What is the MTU on a working system?  MTU should be set as high as reasonably possible and then negotiated down via PMTU discovery, but if an intervening device breaks PMTU discovery, the observed behavior could occur.

----------

## krinn

2 others possible problems i could think of would be DNS (bad server and you may wait for timeout until the resolv is done properly), something you could change using google public dns to test (8.8.8.8 and 4.4.4.4 if i remember well)

and IPv6 hell (many routers still doesn't handle well ipv6 encapsulate in ipv4, some didn't even know what ipv6 is) if some of the hops fail and others work, you'll get delay as the packet are resend and resend, until a proper path (one handling ipv6) is pickup.

I don't know where as i don't use ipv6, but you have a flag in /sys certainly to disable it temp, or rebuild a kernel without ipv6 or if build as module unload it.

That's just guess, i would have put all my bets on MTU tbh :/

----------

## Odward

 *iceaway wrote:*   

> ...but when I try to login it gets stuck.

 

Are you saying this Only applies to secure logins?  Can you surf all http sites fine, but only when you attempt to login to a site you get the failure?

Can you open This page but not This one?

Just wanted to ask in case you meant literally only logins were the problem.

If that's the case I would suspect the iptables rules on the problem linux box (if you have any).
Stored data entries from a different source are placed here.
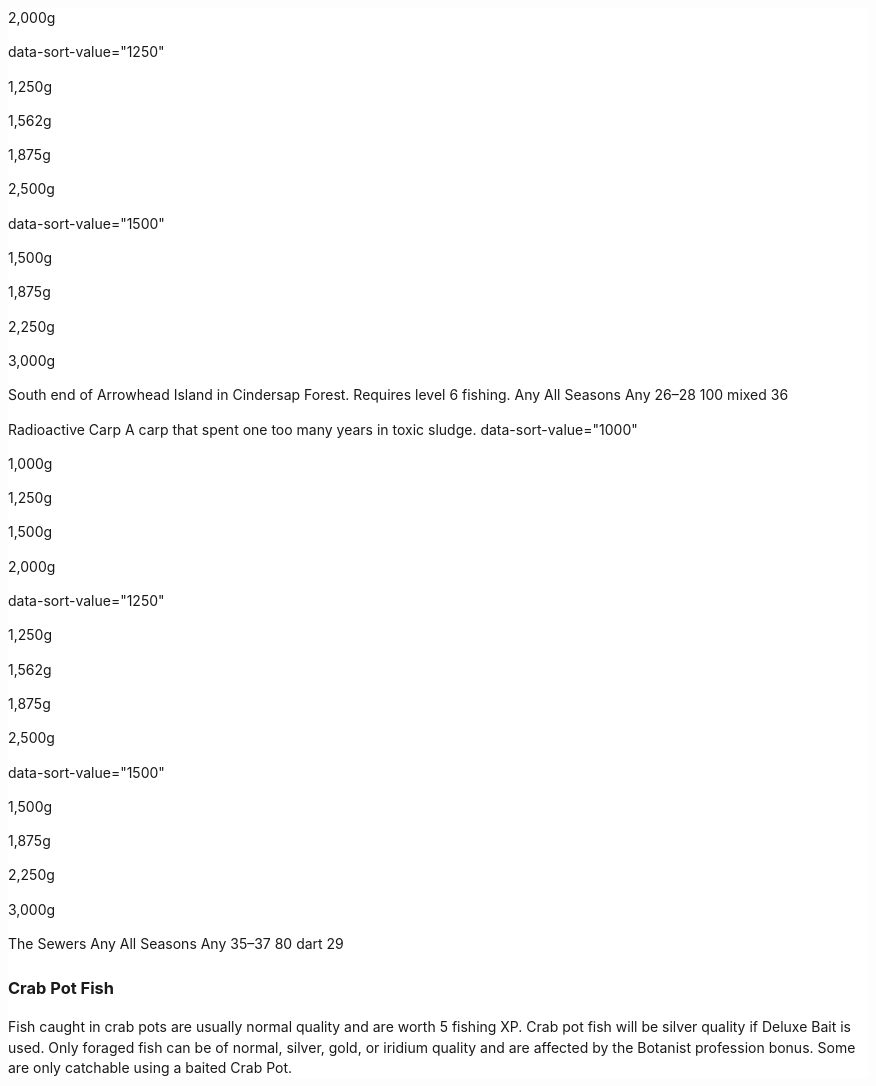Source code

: 2,000g

data-sort-value="1250"

1,250g

1,562g

1,875g

2,500g

data-sort-value="1500"

1,500g

1,875g

2,250g

3,000g

South end of Arrowhead Island in Cindersap Forest. Requires level 6 fishing. Any All Seasons Any 26–28 100 mixed 36

Radioactive Carp A carp that spent one too many years in toxic sludge. data-sort-value="1000"

1,000g

1,250g

1,500g

2,000g

data-sort-value="1250"

1,250g

1,562g

1,875g

2,500g

data-sort-value="1500"

1,500g

1,875g

2,250g

3,000g

The Sewers Any All Seasons Any 35–37 80 dart 29

### Crab Pot Fish

Fish caught in crab pots are usually normal quality and are worth 5 fishing XP. Crab pot fish will be silver quality if Deluxe Bait is used. Only foraged fish can be of normal, silver, gold, or iridium quality and are affected by the Botanist profession bonus. Some are only catchable using a baited Crab Pot.

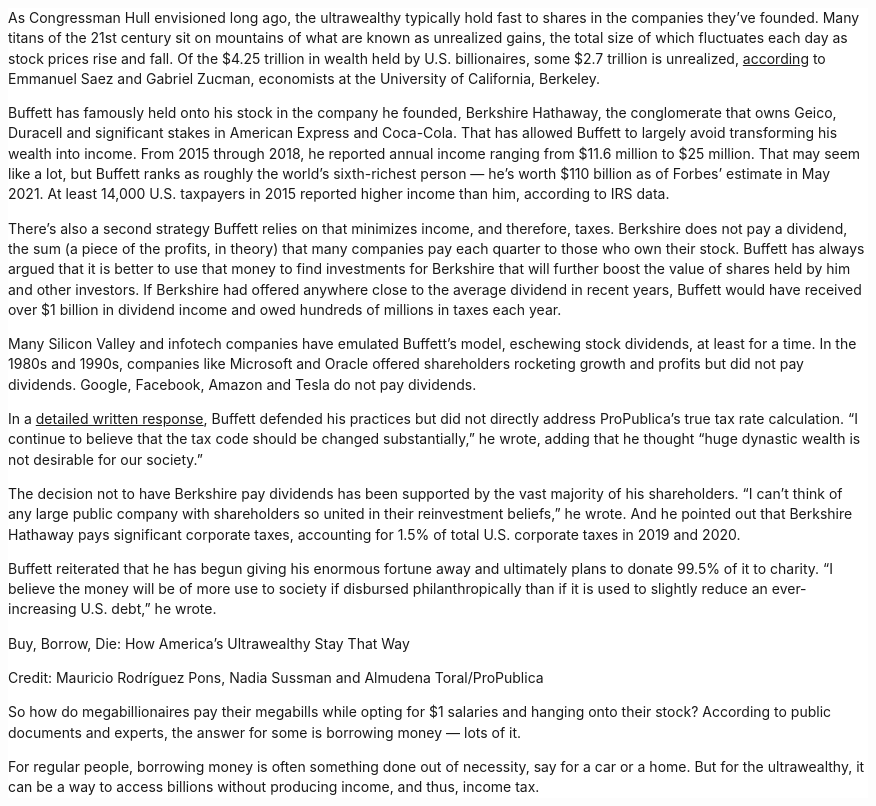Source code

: As Congressman Hull envisioned long ago, the ultrawealthy typically hold fast to shares in the companies they’ve founded. Many titans of the 21st century sit on mountains of what are known as unrealized gains, the total size of which fluctuates each day as stock prices rise and fall. Of the $4.25 trillion in wealth held by U.S. billionaires, some $2.7 trillion is unrealized, [according](https://eml.berkeley.edu/~saez/SZ21-billionaire-tax.pdf) to Emmanuel Saez and Gabriel Zucman, economists at the University of California, Berkeley.

Buffett has famously held onto his stock in the company he founded, Berkshire Hathaway, the conglomerate that owns Geico, Duracell and significant stakes in American Express and Coca-Cola. That has allowed Buffett to largely avoid transforming his wealth into income. From 2015 through 2018, he reported annual income ranging from $11.6 million to $25 million. That may seem like a lot, but Buffett ranks as roughly the world’s sixth-richest person — he’s worth $110 billion as of Forbes’ estimate in May 2021. At least 14,000 U.S. taxpayers in 2015 reported higher income than him, according to IRS data.

There’s also a second strategy Buffett relies on that minimizes income, and therefore, taxes. Berkshire does not pay a dividend, the sum (a piece of the profits, in theory) that many companies pay each quarter to those who own their stock. Buffett has always argued that it is better to use that money to find investments for Berkshire that will further boost the value of shares held by him and other investors. If Berkshire had offered anywhere close to the average dividend in recent years, Buffett would have received over $1 billion in dividend income and owed hundreds of millions in taxes each year.

Many Silicon Valley and infotech companies have emulated Buffett’s model, eschewing stock dividends, at least for a time. In the 1980s and 1990s, companies like Microsoft and Oracle offered shareholders rocketing growth and profits but did not pay dividends. Google, Facebook, Amazon and Tesla do not pay dividends.

In a [detailed written response](https://www.documentcloud.org/documents/20798866-buffett-statement-june-2-2021), Buffett defended his practices but did not directly address ProPublica’s true tax rate calculation. “I continue to believe that the tax code should be changed substantially,” he wrote, adding that he thought “huge dynastic wealth is not desirable for our society.”

The decision not to have Berkshire pay dividends has been supported by the vast majority of his shareholders. “I can’t think of any large public company with shareholders so united in their reinvestment beliefs,” he wrote. And he pointed out that Berkshire Hathaway pays significant corporate taxes, accounting for 1.5% of total U.S. corporate taxes in 2019 and 2020.

Buffett reiterated that he has begun giving his enormous fortune away and ultimately plans to donate 99.5% of it to charity. “I believe the money will be of more use to society if disbursed philanthropically than if it is used to slightly reduce an ever-increasing U.S. debt,” he wrote.

Buy, Borrow, Die: How America’s Ultrawealthy Stay That Way

<iframe allow="accelerometer; autoplay; clipboard-write; encrypted-media; gyroscope; picture-in-picture" allowfullscreen="" data-src="https://www.youtube-nocookie.com/embed/8pBPZMUcsh0" width="560" height="315" frameborder="0"></iframe>

Credit: Mauricio Rodríguez Pons, Nadia Sussman and Almudena Toral/ProPublica

So how do megabillionaires pay their megabills while opting for $1 salaries and hanging onto their stock? According to public documents and experts, the answer for some is borrowing money — lots of it.

For regular people, borrowing money is often something done out of necessity, say for a car or a home. But for the ultrawealthy, it can be a way to access billions without producing income, and thus, income tax.
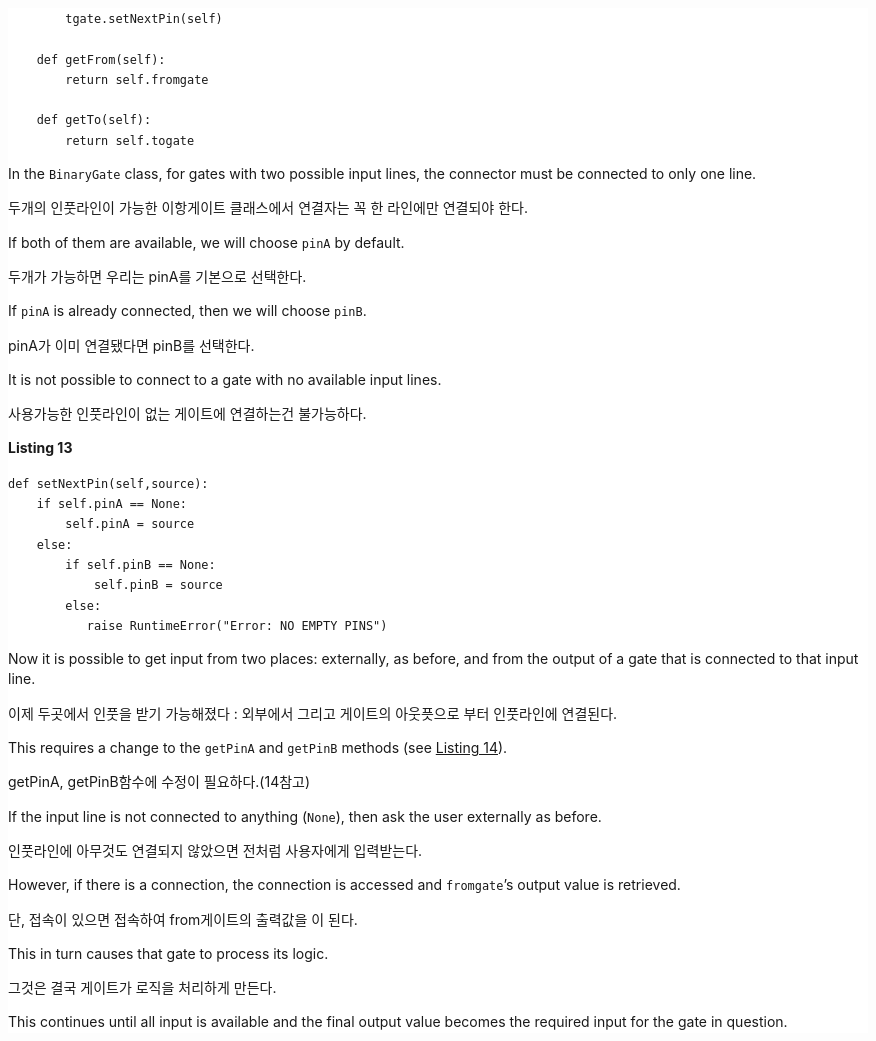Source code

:             tgate.setNextPin(self)
    
        def getFrom(self):
            return self.fromgate
    
        def getTo(self):
            return self.togate

In the `BinaryGate` class, for gates with two possible input lines, the connector must be connected to only one line. 

두개의 인풋라인이 가능한 이항게이트 클래스에서 연결자는 꼭 한 라인에만 연결되야 한다.

If both of them are available, we will choose `pinA` by default. 

두개가 가능하면 우리는 pinA를 기본으로 선택한다.

If `pinA` is already connected, then we will choose `pinB`.

pinA가 이미 연결됐다면 pinB를 선택한다.

 It is not possible to connect to a gate with no available input lines.

사용가능한 인풋라인이 없는 게이트에 연결하는건 불가능하다.

**Listing 13**

    def setNextPin(self,source):
        if self.pinA == None:
            self.pinA = source
        else:
            if self.pinB == None:
                self.pinB = source
            else:
               raise RuntimeError("Error: NO EMPTY PINS")

Now it is possible to get input from two places: externally, as before, and from the output of a gate that is connected to that input line. 

이제 두곳에서 인풋을 받기 가능해졌다 : 외부에서 그리고 게이트의 아웃픗으로 부터 인풋라인에 연결된다.

This requires a change to the `getPinA` and `getPinB` methods (see [Listing 14](http://interactivepython.org/courselib/static/pythonds/Introduction/ObjectOrientedProgramminginPythonDefiningClasses.html#lst-newgetpin)). 

getPinA, getPinB함수에 수정이 필요하다.(14참고)

If the input line is not connected to anything (`None`), then ask the user externally as before. 

인풋라인에 아무것도 연결되지 않았으면 전처럼 사용자에게 입력받는다.

However, if there is a connection, the connection is accessed and `fromgate`’s output value is retrieved. 

단, 접속이 있으면 접속하여 from게이트의 출력값을 이 된다.

This in turn causes that gate to process its logic. 

그것은 결국 게이트가 로직을 처리하게 만든다. 

This continues until all input is available and the final output value becomes the required input for the gate in question. 
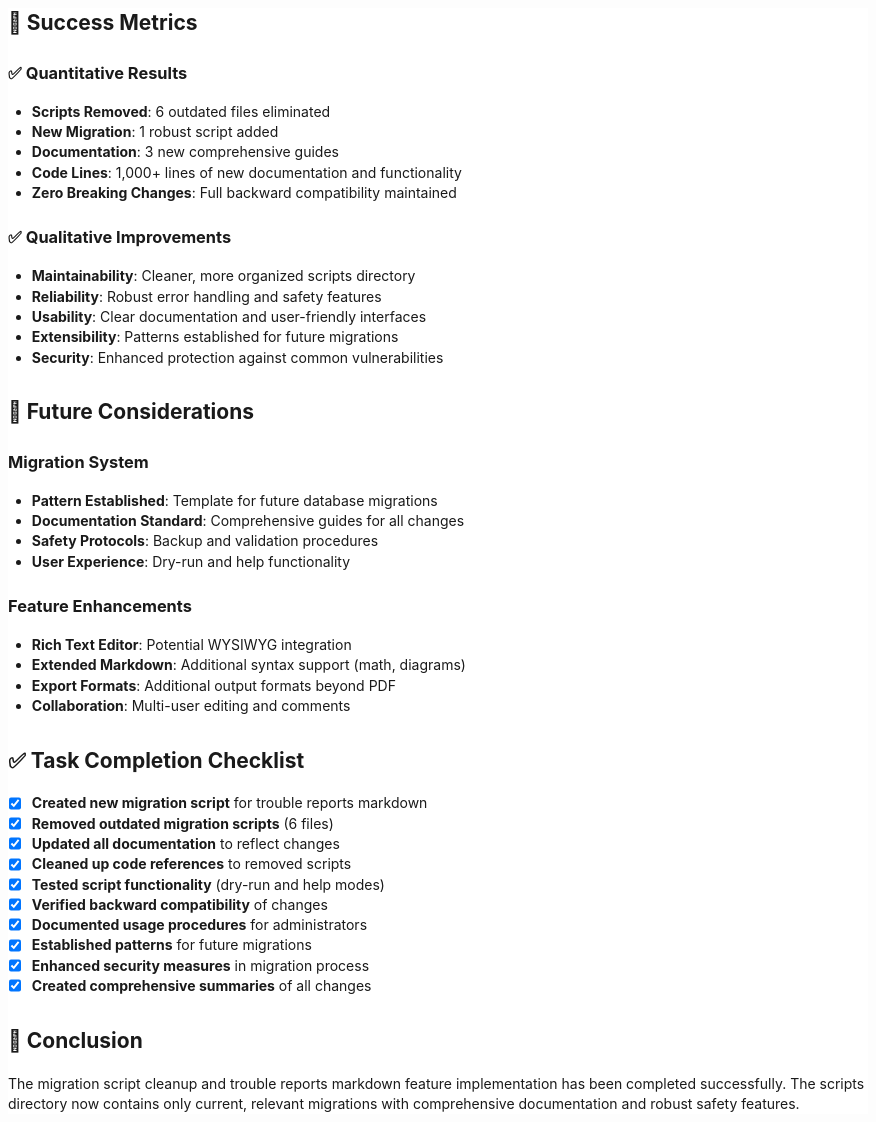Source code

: ## 🎉 Success Metrics

### ✅ Quantitative Results

- **Scripts Removed**: 6 outdated files eliminated
- **New Migration**: 1 robust script added
- **Documentation**: 3 new comprehensive guides
- **Code Lines**: 1,000+ lines of new documentation and functionality
- **Zero Breaking Changes**: Full backward compatibility maintained

### ✅ Qualitative Improvements

- **Maintainability**: Cleaner, more organized scripts directory
- **Reliability**: Robust error handling and safety features
- **Usability**: Clear documentation and user-friendly interfaces
- **Extensibility**: Patterns established for future migrations
- **Security**: Enhanced protection against common vulnerabilities

## 🔮 Future Considerations

### Migration System

- **Pattern Established**: Template for future database migrations
- **Documentation Standard**: Comprehensive guides for all changes
- **Safety Protocols**: Backup and validation procedures
- **User Experience**: Dry-run and help functionality

### Feature Enhancements

- **Rich Text Editor**: Potential WYSIWYG integration
- **Extended Markdown**: Additional syntax support (math, diagrams)
- **Export Formats**: Additional output formats beyond PDF
- **Collaboration**: Multi-user editing and comments

## ✅ Task Completion Checklist

- [x] **Created new migration script** for trouble reports markdown
- [x] **Removed outdated migration scripts** (6 files)
- [x] **Updated all documentation** to reflect changes
- [x] **Cleaned up code references** to removed scripts
- [x] **Tested script functionality** (dry-run and help modes)
- [x] **Verified backward compatibility** of changes
- [x] **Documented usage procedures** for administrators
- [x] **Established patterns** for future migrations
- [x] **Enhanced security measures** in migration process
- [x] **Created comprehensive summaries** of all changes

## 🎯 Conclusion

The migration script cleanup and trouble reports markdown feature implementation has been completed successfully. The scripts directory now contains only current, relevant migrations with comprehensive documentation and robust safety features.
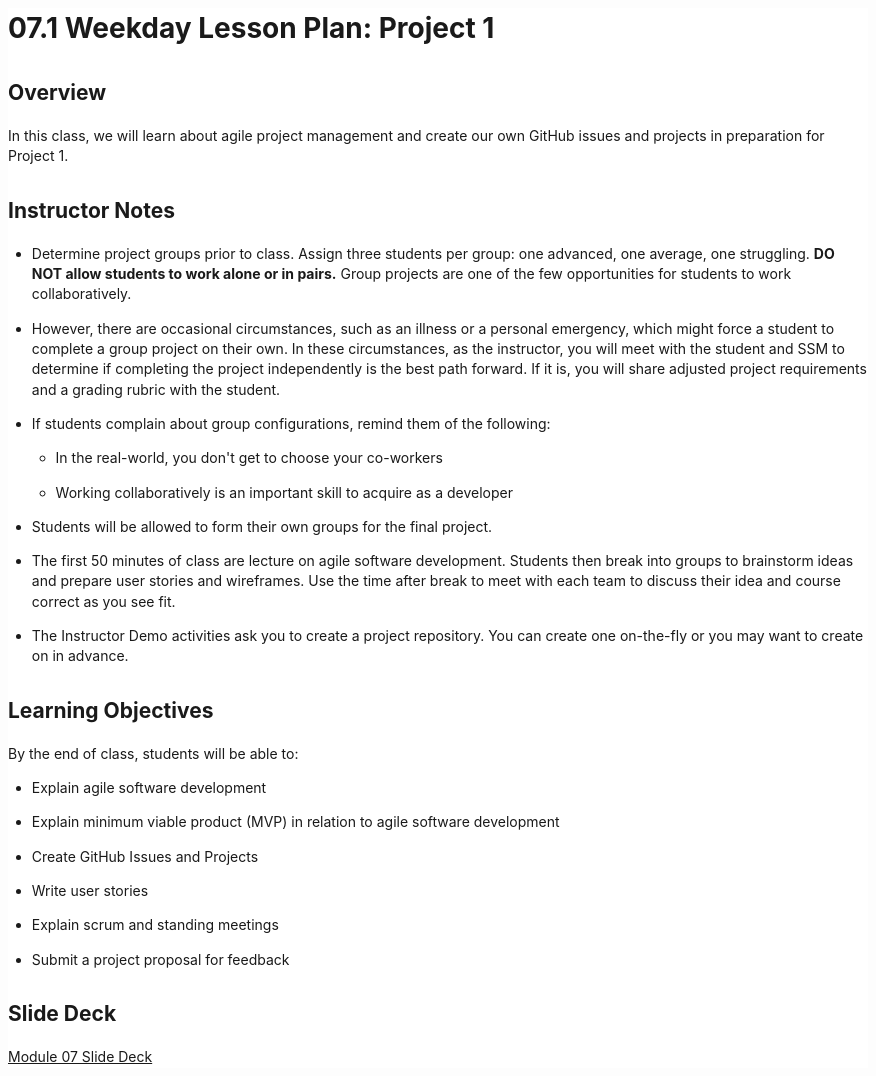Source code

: # 07.1 Weekday Lesson Plan: Project 1

## Overview

In this class, we will learn about agile project management and create our own GitHub issues and projects in preparation for Project 1.

## Instructor Notes

* Determine project groups prior to class. Assign three students per group: one advanced, one average, one struggling.  **DO NOT allow students to work alone or in pairs.** Group projects are one of the few opportunities for students to work collaboratively.

* However, there are occasional circumstances, such as an illness or a personal emergency, which might force a student to complete a group project on their own. In these circumstances, as the instructor, you will meet with the student and SSM to determine if completing the project independently is the best path forward. If it is, you will share adjusted project requirements and a grading rubric with the student.

* If students complain about group configurations, remind them of the following:

  * In the real-world, you don't get to choose your co-workers

  * Working collaboratively is an important skill to acquire as a developer

* Students will be allowed to form their own groups for the final project.

* The first 50 minutes of class are lecture on agile software development. Students then break into groups to brainstorm ideas and prepare user stories and wireframes. Use the time after break to meet with each team to discuss their idea and course correct as you see fit.

* The Instructor Demo activities ask you to create a project repository. You can create one on-the-fly or you may want to create on in advance.

## Learning Objectives

By the end of class, students will be able to:

* Explain agile software development

* Explain minimum viable product (MVP) in relation to agile software development

* Create GitHub Issues and Projects

* Write user stories

* Explain scrum and standing meetings

* Submit a project proposal for feedback

## Slide Deck

[Module 07 Slide Deck](https://docs.google.com/presentation/d/1qiKXCTJ54GUJyOucuFgd_rt27a89iEAdhJ2BGaAZ8aA/edit?usp=sharing)
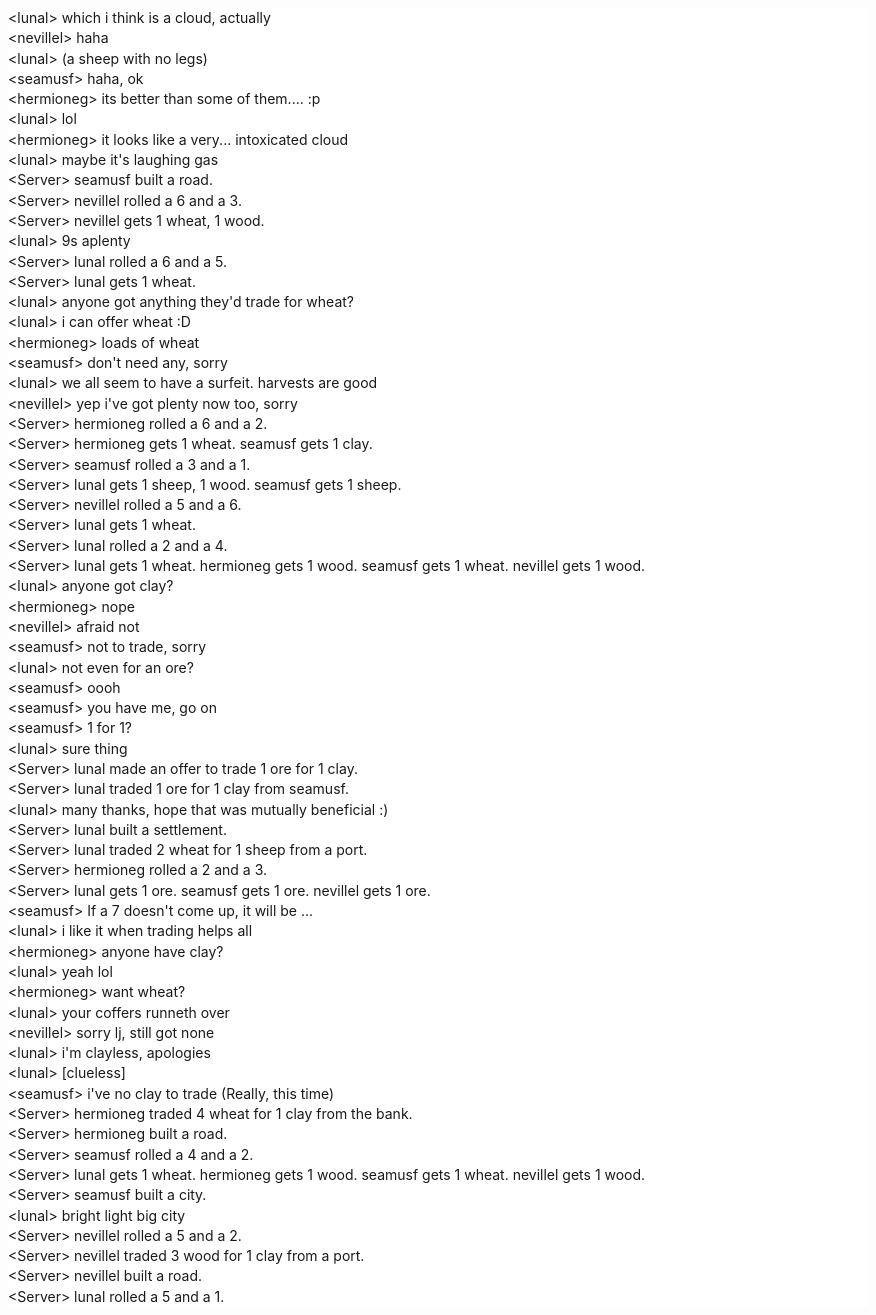 <lunal\> which i think is a cloud, actually  
<nevillel\> haha  
<lunal\> (a sheep with no legs)  
<seamusf\> haha, ok  
<hermioneg\> its better than some of them.... :p  
<lunal\> lol  
<hermioneg\> it looks like a very... intoxicated cloud  
<lunal\> maybe it's laughing gas  
<Server\> seamusf built a road.  
<Server\> nevillel rolled a 6 and a 3.  
<Server\> nevillel gets 1 wheat, 1 wood.  
<lunal\> 9s aplenty  
<Server\> lunal rolled a 6 and a 5.  
<Server\> lunal gets 1 wheat.  
<lunal\> anyone got anything they'd trade for wheat?  
<lunal\> i can offer wheat :D  
<hermioneg\> loads of wheat  
<seamusf\> don't need any, sorry  
<lunal\> we all seem to have a surfeit.  harvests are good  
<nevillel\> yep i've got plenty now too, sorry  
<Server\> hermioneg rolled a 6 and a 2.  
<Server\> hermioneg gets 1 wheat. seamusf gets 1 clay.  
<Server\> seamusf rolled a 3 and a 1.  
<Server\> lunal gets 1 sheep, 1 wood. seamusf gets 1 sheep.  
<Server\> nevillel rolled a 5 and a 6.  
<Server\> lunal gets 1 wheat.  
<Server\> lunal rolled a 2 and a 4.  
<Server\> lunal gets 1 wheat. hermioneg gets 1 wood. seamusf gets 1 wheat. nevillel gets 1 wood.  
<lunal\> anyone got clay?  
<hermioneg\> nope  
<nevillel\> afraid not  
<seamusf\> not to trade, sorry  
<lunal\> not even for an ore?  
<seamusf\> oooh  
<seamusf\> you have me, go on  
<seamusf\> 1 for 1?  
<lunal\> sure thing  
<Server\> lunal made an offer to trade 1 ore for 1 clay.  
<Server\> lunal traded 1 ore for 1 clay from seamusf.  
<lunal\> many thanks, hope that was mutually beneficial :)  
<Server\> lunal built a settlement.  
<Server\> lunal traded 2 wheat for 1 sheep from a port.  
<Server\> hermioneg rolled a 2 and a 3.  
<Server\> lunal gets 1 ore. seamusf gets 1 ore. nevillel gets 1 ore.  
<seamusf\> If a 7 doesn't come up, it will be ...  
<lunal\> i like it when trading helps all  
<hermioneg\> anyone have clay?  
<lunal\> yeah lol  
<hermioneg\> want wheat?  
<lunal\> your coffers runneth over  
<nevillel\> sorry lj, still got none  
<lunal\> i'm clayless, apologies  
<lunal\> [clueless]  
<seamusf\> i've no clay to trade (Really, this time)  
<Server\> hermioneg traded 4 wheat for 1 clay from the bank.  
<Server\> hermioneg built a road.  
<Server\> seamusf rolled a 4 and a 2.  
<Server\> lunal gets 1 wheat. hermioneg gets 1 wood. seamusf gets 1 wheat. nevillel gets 1 wood.  
<Server\> seamusf built a city.  
<lunal\> bright light big city  
<Server\> nevillel rolled a 5 and a 2.  
<Server\> nevillel traded 3 wood for 1 clay from a port.  
<Server\> nevillel built a road.  
<Server\> lunal rolled a 5 and a 1.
Possibly a proxy / firewall configuration on your internal network (if you utilize / configure any).

----------

## iceaway

 *Odward wrote:*   

>  *iceaway wrote:*   ...but when I try to login it gets stuck. 
> 
> Are you saying this Only applies to secure logins?  Can you surf all http sites fine, but only when you attempt to login to a site you get the failure?
> 
> Can you open This page but not This one?
> ...

 

Now this is getting weird/annoying. I tried opening both of your links, and both would at first show me the news feed on facebook (since I am already logged in). But if I closed the two tabs I just opened from your links, and try to open them again, they don't show anything. Just a blank page while they try to load. 

So I tried deleting the facebook cookies in my browser, and loading the facebook front page worked immediately. When I tried to login, I managed to load the news feed once, but then everything becomes stuck again. I cannot reload the news feed or navigate to any other pages. If I delete the cookies again, I can load both of your links.

I am not using iptables or any firewally things on my network, just NAT on the router connected to the internet.

----------

## iceaway

I think I have solved it now. I was looking through the settings on my router, and discovered that the MTU was set to 1492 there. Changing it to 1500 appears to have solved the problems. I never thought about that being a setting available on the router too.... doh!

----------